Source data
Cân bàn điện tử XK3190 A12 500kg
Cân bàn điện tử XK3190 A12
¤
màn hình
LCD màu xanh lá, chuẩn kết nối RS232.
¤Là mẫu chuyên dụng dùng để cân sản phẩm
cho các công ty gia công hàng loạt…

**Task instructions:** Write every record out again, unaltered.

**Result of this task:**
Cân bàn điện tử XK3190 A12 500kg
Cân bàn điện tử XK3190 A12
¤
màn hình
LCD màu xanh lá, chuẩn kết nối RS232.
¤Là mẫu chuyên dụng dùng để cân sản phẩm
cho các công ty gia công hàng loạt…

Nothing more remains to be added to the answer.